# Who needs plain White !



## zipp2001 (Feb 24, 2007)

Since I did my cycling helmet and shoes with a splatter paint design (Color Me Crazy video). I also did a pair of sneakers for myself, and another helmet for a friend. My latest paint job was a pair of golf shoes for Farther Wayne. Maybe this will take a couple strokes off his game.
https://www.youtube.com/watch?v=WfIAplhC5QQ


----------



## velodog (Sep 26, 2007)

zipp2001 said:


> Since I did my cycling helmet and shoes with a splatter paint design (Color Me Crazy video). I also did a pair of sneakers for myself, and another helmet for a friend. My latest paint job was a pair of golf shoes for Farther Wayne. Maybe this will take a couple strokes off his game.
> https://www.youtube.com/watch?v=WfIAplhC5QQ


You're not going to suggest "splash" handlebar tape too I hope.


----------



## zipp2001 (Feb 24, 2007)

velodog said:


> You're not going to suggest "splash" handlebar tape too I hope.


No but does this color combo work ?


----------



## velodog (Sep 26, 2007)

zipp2001 said:


> No but does this color combo work ?
> View attachment 318178
> View attachment 318178


That hurt my eyes.


----------



## zipp2001 (Feb 24, 2007)

Here is just a peek of my cycling kit that is in production right now. I also have bib shorts, arm/leg warmers, gloves, shoe covers, and cycling caps.


----------



## Wetworks (Aug 10, 2012)

zipp2001 said:


> Here is just a peek of my cycling kit that is in production right now.
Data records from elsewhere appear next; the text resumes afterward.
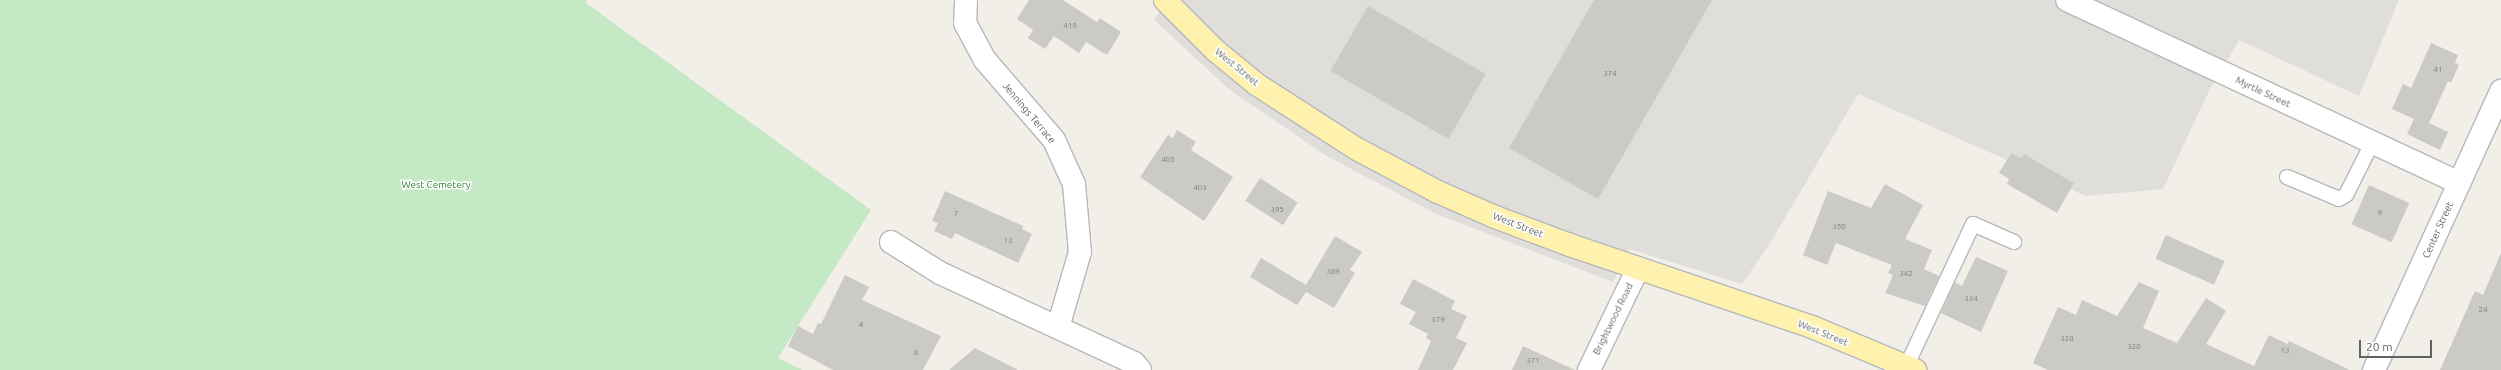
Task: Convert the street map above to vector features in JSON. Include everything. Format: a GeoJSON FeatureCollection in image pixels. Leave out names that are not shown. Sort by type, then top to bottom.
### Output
{"type":"FeatureCollection","features":[{"type":"Feature","properties":{"kind":"main road","name":"West Street"},"geometry":{"type":"LineString","coordinates":[[1165,0],[1216,50],[1256,84],[1357,149],[1438,192],[1495,217],[1638,268],[1812,327],[1910,368]]}},
{"type":"Feature","properties":{"kind":"street","name":"Jennings Terrace"},"geometry":{"type":"LineString","coordinates":[[966,0],[965,23],[985,60],[1054,140],[1074,184],[1080,252],[1058,327]]}},
{"type":"Feature","properties":{"kind":"street","name":"Myrtle Street"},"geometry":{"type":"LineString","coordinates":[[2067,0],[2459,184]]}},
{"type":"Feature","properties":{"kind":"street","name":"Center Street"},"geometry":{"type":"LineString","coordinates":[[2374,370],[2501,91]]}},
{"type":"Feature","properties":{"kind":"street"},"geometry":{"type":"LineString","coordinates":[[891,242],[940,274],[1134,363],[1140,370]]}},
{"type":"Feature","properties":{"kind":"street","name":"Brightwood Road"},"geometry":{"type":"LineString","coordinates":[[1589,370],[1638,268]]}},
{"type":"Feature","properties":{"kind":"lane"},"geometry":{"type":"LineString","coordinates":[[2287,177],[2338,199],[2346,195],[2372,143]]}},
{"type":"Feature","properties":{"kind":"lane"},"geometry":{"type":"LineString","coordinates":[[1910,368],[1973,224],[2014,242]]}},
{"type":"Feature","properties":{"kind":"shaded area"},"geometry":{"type":"Polygon","coordinates":[[[1166,0],[2399,0],[2359,96],[2239,40],[2209,91],[2163,189],[2085,196],[2071,189],[2074,183],[2024,154],[2021,158],[2011,153],[2007,160],[1858,94],[1769,245],[1742,284],[1629,249],[1613,282],[1436,214],[1325,155],[1230,90],[1154,20],[1166,0]]]}},
{"type":"Feature","properties":{"kind":"green space","name":"West Cemetery"},"geometry":{"type":"Polygon","coordinates":[[[0,0],[587,0],[586,3],[871,210],[778,358],[802,370],[0,370],[0,0]]]}},
{"type":"Feature","properties":{"kind":"building"},"geometry":{"type":"Polygon","coordinates":[[[1029,0],[1063,0],[1097,22],[1100,18],[1121,32],[1107,55],[1086,42],[1079,53],[1054,36],[1045,49],[1028,38],[1033,30],[1017,19],[1029,0]]]}},
{"type":"Feature","properties":{"kind":"building"},"geometry":{"type":"Polygon","coordinates":[[[1594,0],[1712,0],[1598,199],[1509,148],[1594,0]]]}},
{"type":"Feature","properties":{"kind":"building"},"geometry":{"type":"Polygon","coordinates":[[[1368,6],[1486,74],[1448,139],[1330,71],[1368,6]]]}},
{"type":"Feature","properties":{"kind":"building"},"geometry":{"type":"Polygon","coordinates":[[[2431,43],[2458,55],[2455,63],[2459,65],[2451,83],[2448,81],[2429,123],[2448,132],[2440,150],[2407,134],[2414,119],[2392,109],[2403,84],[2411,88],[2431,43]]]}},
{"type":"Feature","properties":{"kind":"building"},"geometry":{"type":"Polygon","coordinates":[[[1177,130],[1196,142],[1191,150],[1233,177],[1204,221],[1140,177],[1168,135],[1173,138],[1177,130]]]}},
{"type":"Feature","properties":{"kind":"building"},"geometry":{"type":"Polygon","coordinates":[[[2011,153],[2021,158],[2024,154],[2074,183],[2057,213],[2007,184],[2009,179],[1999,173],[2011,153]]]}},
{"type":"Feature","properties":{"kind":"building"},"geometry":{"type":"Polygon","coordinates":[[[1260,178],[1298,203],[1283,225],[1245,201],[1260,178]]]}},
{"type":"Feature","properties":{"kind":"building"},"geometry":{"type":"Polygon","coordinates":[[[1885,184],[1923,205],[1905,239],[1932,250],[1924,269],[1939,276],[1925,306],[1885,293],[1893,275],[1888,273],[1892,265],[1836,243],[1827,265],[1803,255],[1828,191],[1871,208],[1885,184]]]}},
{"type":"Feature","properties":{"kind":"building"},"geometry":{"type":"Polygon","coordinates":[[[2369,185],[2409,203],[2392,242],[2352,224],[2369,185]]]}},
{"type":"Feature","properties":{"kind":"building"},"geometry":{"type":"Polygon","coordinates":[[[945,191],[1023,226],[1022,229],[1032,234],[1018,263],[955,233],[952,239],[934,231],[938,223],[932,221],[945,191]]]}},
{"type":"Feature","properties":{"kind":"building"},"geometry":{"type":"Polygon","coordinates":[[[2166,235],[2224,261],[2214,285],[2155,259],[2166,235]]]}},
{"type":"Feature","properties":{"kind":"building"},"geometry":{"type":"Polygon","coordinates":[[[1335,236],[1362,252],[1350,270],[1355,273],[1334,308],[1306,292],[1297,305],[1250,277],[1261,258],[1306,285],[1335,236]]]}},
{"type":"Feature","properties":{"kind":"building"},"geometry":{"type":"Polygon","coordinates":[[[2501,253],[2501,370],[2440,370],[2475,291],[2483,295],[2501,253]]]}},
{"type":"Feature","properties":{"kind":"building"},"geometry":{"type":"Polygon","coordinates":[[[1976,257],[2008,271],[1981,332],[1941,313],[1955,282],[1962,286],[1976,257]]]}},
{"type":"Feature","properties":{"kind":"building"},"geometry":{"type":"Polygon","coordinates":[[[845,275],[869,287],[862,300],[941,336],[923,370],[833,370],[788,346],[798,326],[813,334],[818,323],[821,324],[845,275]]]}},
{"type":"Feature","properties":{"kind":"building"},"geometry":{"type":"Polygon","coordinates":[[[1413,279],[1455,301],[1451,309],[1467,316],[1456,338],[1467,343],[1453,370],[1418,370],[1431,341],[1426,338],[1428,334],[1409,324],[1416,312],[1400,304],[1413,279]]]}},
{"type":"Feature","properties":{"kind":"building"},"geometry":{"type":"Polygon","coordinates":[[[2139,282],[2159,291],[2143,328],[2177,343],[2206,298],[2226,311],[2206,344],[2254,366],[2269,335],[2287,344],[2289,341],[2350,370],[2048,370],[2033,363],[2058,307],[2076,315],[2082,300],[2117,316],[2139,282]]]}},
{"type":"Feature","properties":{"kind":"building"},"geometry":{"type":"Polygon","coordinates":[[[1523,346],[1575,370],[1512,370],[1523,346]]]}},
{"type":"Feature","properties":{"kind":"building"},"geometry":{"type":"Polygon","coordinates":[[[975,348],[1018,370],[949,370],[975,348]]]}}]}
I also have bib shorts, arm/leg warmers, gloves, shoe covers, and cycling caps.
> View attachment 318179
> 
> View attachment 318180


Love it, looks great!!


----------



## crit_boy (Aug 6, 2013)

Tri to understand. 

The coupe de grass - gatorskins on a TT bike (spelling intentional).


----------



## Peter P. (Dec 30, 2006)

Those shoes and helmet are majorly pimpin'! Good for you.


----------



## JCavilia (Sep 12, 2005)

It looks like a collision between Jackson Pollock and RuPaul - and I do NOT mean that in a bad way. I don't think I'd wear it, and I certainly wouldn't go to the trouble of making it (even if I had the artistic talent), but if it works for you, I say well done. I'll bet you get a lot of smiles and thumbsups on the road, and that's a good thing.


----------



## ziscwg (Apr 19, 2010)

Dude, 
You need more to do.


----------